**AIM 1**:
In two sentences, summarize the forum thread on replacing a warped plastic trim piece, which appears below along with the rows.

**PAGE EXTRACT**:
▬▬▬▬▬▬
# Plastic Trim Piece Warping! Is Replacement as Simple as it Looks?



## blr5455 (Dec 13, 2014)

On my 2014, 1LT RS, the triangular plastic trim piece that follows the back door window line is beginning to warp and pull away from the car. (On the passenger side.) Could be the sun is getting to it. 

GM calls this trim piece an "applique", part number 95991483. A closer look at the piece on line shows me that it looks like it just snaps into the vehicle with three plastic "attachers". It's not an expensive piece at all. 

Any tricks or surprises to remove the warped one currently on the car? Can I just gently tug it off?

Any tricks or surprises to install the new one? Does it just snap in? 

Appreciate hearing your experience or recommendations, since one never knows if adhesive is involved, etc. Is this fix as simple as it looks?

Thanks in advance, Cruze experts.


----------



## KillerDad (Jan 25, 2018)

pull hard and it wil pop right off. Mine was missing the chrome piece so i ordered a new one from ebay for like 15 bucks. new one pops right back in place. they have the 3 clips and a little 3m tape.


----------



## blr5455 (Dec 13, 2014)

Thanks a lot for the info, KillerDad. Very helpful. I've already ordered the piece!


----------
▬▬▬▬▬▬
Stored items
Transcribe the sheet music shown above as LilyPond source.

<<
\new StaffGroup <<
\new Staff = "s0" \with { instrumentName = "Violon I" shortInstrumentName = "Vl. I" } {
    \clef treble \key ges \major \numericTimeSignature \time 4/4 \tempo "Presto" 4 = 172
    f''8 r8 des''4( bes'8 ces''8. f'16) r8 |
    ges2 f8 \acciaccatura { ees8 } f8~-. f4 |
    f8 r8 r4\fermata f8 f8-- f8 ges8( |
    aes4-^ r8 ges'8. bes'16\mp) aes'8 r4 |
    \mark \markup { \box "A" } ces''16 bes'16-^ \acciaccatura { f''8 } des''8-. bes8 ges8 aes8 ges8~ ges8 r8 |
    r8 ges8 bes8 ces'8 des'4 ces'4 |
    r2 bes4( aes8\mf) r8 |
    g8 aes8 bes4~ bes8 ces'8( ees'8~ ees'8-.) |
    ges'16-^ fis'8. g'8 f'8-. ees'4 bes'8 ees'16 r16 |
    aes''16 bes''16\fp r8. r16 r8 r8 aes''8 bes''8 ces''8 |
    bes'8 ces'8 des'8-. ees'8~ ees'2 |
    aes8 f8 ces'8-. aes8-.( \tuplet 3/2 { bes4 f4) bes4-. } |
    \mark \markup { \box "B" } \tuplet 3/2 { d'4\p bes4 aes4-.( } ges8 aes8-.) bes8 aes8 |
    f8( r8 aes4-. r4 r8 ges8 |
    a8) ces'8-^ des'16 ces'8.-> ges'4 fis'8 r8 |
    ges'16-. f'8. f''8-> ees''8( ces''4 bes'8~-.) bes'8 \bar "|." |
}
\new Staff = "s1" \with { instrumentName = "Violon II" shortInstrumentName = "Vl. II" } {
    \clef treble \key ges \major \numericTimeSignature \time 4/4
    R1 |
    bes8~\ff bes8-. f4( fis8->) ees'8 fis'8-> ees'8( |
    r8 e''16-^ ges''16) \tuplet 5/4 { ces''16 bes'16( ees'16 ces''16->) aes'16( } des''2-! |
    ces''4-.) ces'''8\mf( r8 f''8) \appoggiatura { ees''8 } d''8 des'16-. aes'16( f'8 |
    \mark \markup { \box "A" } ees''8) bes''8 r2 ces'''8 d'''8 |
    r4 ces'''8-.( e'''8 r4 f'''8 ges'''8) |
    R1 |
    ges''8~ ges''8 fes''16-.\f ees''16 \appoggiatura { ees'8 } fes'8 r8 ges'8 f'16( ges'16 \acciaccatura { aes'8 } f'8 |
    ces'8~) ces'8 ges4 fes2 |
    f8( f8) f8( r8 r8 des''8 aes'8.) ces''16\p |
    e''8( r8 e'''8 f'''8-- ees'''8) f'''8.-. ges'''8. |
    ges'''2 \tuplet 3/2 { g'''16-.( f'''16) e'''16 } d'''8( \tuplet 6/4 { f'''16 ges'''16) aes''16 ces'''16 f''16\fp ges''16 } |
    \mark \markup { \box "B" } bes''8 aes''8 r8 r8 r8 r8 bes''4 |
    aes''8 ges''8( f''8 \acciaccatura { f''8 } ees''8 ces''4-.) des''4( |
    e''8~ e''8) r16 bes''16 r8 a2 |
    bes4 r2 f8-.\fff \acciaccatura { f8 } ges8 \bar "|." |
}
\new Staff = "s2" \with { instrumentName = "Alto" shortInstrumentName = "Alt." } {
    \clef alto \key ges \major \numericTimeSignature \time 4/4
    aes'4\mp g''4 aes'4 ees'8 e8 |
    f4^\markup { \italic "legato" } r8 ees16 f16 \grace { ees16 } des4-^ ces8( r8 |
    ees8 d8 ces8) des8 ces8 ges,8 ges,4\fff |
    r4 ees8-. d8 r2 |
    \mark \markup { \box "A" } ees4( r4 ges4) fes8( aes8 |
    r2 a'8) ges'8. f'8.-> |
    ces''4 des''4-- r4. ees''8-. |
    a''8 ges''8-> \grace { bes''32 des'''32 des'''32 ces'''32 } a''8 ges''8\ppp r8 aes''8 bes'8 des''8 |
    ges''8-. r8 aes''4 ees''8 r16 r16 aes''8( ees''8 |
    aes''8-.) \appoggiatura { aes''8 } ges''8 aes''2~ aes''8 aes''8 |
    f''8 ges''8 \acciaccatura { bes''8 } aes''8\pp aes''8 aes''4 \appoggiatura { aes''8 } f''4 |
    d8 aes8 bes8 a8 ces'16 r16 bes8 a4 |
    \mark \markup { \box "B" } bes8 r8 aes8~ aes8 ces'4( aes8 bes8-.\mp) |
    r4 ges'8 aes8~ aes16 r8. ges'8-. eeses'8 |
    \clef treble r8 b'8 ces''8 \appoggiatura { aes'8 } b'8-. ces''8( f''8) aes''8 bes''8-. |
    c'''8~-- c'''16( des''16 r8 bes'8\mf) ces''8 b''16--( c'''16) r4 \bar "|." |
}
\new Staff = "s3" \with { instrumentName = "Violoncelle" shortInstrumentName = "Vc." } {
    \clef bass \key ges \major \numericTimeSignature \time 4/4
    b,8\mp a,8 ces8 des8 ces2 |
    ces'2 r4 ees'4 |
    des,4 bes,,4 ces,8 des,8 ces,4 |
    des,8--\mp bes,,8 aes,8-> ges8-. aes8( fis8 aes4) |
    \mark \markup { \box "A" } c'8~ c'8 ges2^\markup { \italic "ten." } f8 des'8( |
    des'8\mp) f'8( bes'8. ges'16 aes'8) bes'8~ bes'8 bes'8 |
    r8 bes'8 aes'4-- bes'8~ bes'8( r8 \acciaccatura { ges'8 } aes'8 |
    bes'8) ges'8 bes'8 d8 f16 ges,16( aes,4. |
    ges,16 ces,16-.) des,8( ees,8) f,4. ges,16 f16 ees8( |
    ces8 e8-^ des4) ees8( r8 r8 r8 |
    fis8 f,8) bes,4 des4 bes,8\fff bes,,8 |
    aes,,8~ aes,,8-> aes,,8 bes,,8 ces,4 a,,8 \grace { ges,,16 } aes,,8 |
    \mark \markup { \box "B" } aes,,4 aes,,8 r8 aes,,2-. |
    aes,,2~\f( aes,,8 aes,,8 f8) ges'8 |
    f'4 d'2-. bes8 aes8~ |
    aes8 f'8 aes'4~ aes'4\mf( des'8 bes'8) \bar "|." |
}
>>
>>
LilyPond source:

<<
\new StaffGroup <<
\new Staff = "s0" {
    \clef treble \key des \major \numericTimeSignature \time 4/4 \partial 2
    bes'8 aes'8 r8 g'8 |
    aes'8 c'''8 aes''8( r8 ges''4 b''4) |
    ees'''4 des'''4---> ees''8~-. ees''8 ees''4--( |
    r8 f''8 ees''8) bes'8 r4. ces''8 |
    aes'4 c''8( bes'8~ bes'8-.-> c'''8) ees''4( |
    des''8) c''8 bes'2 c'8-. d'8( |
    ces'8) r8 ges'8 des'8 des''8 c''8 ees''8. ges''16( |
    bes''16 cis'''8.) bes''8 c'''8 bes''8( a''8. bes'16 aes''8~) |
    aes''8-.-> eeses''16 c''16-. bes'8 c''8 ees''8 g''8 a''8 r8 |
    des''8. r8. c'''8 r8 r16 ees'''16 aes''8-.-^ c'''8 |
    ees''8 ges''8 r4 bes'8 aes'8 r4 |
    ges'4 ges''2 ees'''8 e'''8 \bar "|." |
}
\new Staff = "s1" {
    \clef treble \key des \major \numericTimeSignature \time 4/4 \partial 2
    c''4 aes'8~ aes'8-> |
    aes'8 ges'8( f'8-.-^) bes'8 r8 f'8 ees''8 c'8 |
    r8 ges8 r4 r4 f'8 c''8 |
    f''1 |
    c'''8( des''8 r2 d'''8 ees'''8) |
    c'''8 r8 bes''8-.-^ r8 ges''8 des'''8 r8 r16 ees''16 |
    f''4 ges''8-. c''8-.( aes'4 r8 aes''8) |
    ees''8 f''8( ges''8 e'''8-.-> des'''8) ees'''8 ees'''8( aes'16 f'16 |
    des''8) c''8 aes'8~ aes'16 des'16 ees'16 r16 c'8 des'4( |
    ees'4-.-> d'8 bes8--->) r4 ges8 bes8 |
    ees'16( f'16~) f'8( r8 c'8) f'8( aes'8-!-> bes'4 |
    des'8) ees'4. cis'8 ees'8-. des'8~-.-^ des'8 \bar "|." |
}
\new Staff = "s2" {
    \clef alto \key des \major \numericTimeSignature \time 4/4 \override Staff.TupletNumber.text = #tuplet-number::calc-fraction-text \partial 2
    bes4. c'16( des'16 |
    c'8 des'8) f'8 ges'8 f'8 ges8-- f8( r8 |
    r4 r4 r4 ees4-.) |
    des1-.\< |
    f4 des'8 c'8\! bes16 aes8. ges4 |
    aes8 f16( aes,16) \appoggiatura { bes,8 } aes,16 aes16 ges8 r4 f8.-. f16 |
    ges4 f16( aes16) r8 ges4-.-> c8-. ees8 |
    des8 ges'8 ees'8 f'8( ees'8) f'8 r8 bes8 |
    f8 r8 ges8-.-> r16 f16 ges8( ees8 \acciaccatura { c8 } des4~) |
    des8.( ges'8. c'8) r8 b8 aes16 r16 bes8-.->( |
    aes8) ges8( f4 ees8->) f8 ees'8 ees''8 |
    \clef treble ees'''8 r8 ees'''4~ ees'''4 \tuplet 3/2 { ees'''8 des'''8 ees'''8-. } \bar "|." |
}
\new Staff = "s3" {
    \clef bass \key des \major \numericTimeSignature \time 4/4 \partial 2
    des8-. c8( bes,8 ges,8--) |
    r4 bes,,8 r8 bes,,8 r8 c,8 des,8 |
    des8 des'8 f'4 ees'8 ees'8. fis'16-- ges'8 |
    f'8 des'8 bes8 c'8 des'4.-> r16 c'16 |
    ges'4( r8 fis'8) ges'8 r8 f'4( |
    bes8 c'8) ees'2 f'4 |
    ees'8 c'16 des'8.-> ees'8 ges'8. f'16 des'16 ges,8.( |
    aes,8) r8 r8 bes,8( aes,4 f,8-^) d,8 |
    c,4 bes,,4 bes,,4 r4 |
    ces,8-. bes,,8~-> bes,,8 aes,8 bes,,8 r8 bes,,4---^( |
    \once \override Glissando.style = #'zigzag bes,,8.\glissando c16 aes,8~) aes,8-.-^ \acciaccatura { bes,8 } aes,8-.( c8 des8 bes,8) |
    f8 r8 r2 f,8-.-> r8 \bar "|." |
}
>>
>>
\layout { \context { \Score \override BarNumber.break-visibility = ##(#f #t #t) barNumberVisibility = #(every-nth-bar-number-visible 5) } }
▬▬▬▬▬▬
**AIM 2**:
Show every line of the rows above that contains the string "LilyPond", with case counting.

**REPLY 1**:
An owner of a 2014 1LT RS reports that the triangular plastic trim piece along the passenger-side back door window line, which GM calls an "applique" (part number 95991483), is warping and pulling away, and asks whether replacing it is as simple as it looks. A reply says a hard pull pops it off and a new one, held by three clips and a little 3M tape, pops right back in place, and the owner responds that the piece is already ordered.

**REPLY 2**:
Transcribe the sheet music shown above as LilyPond source.
LilyPond source:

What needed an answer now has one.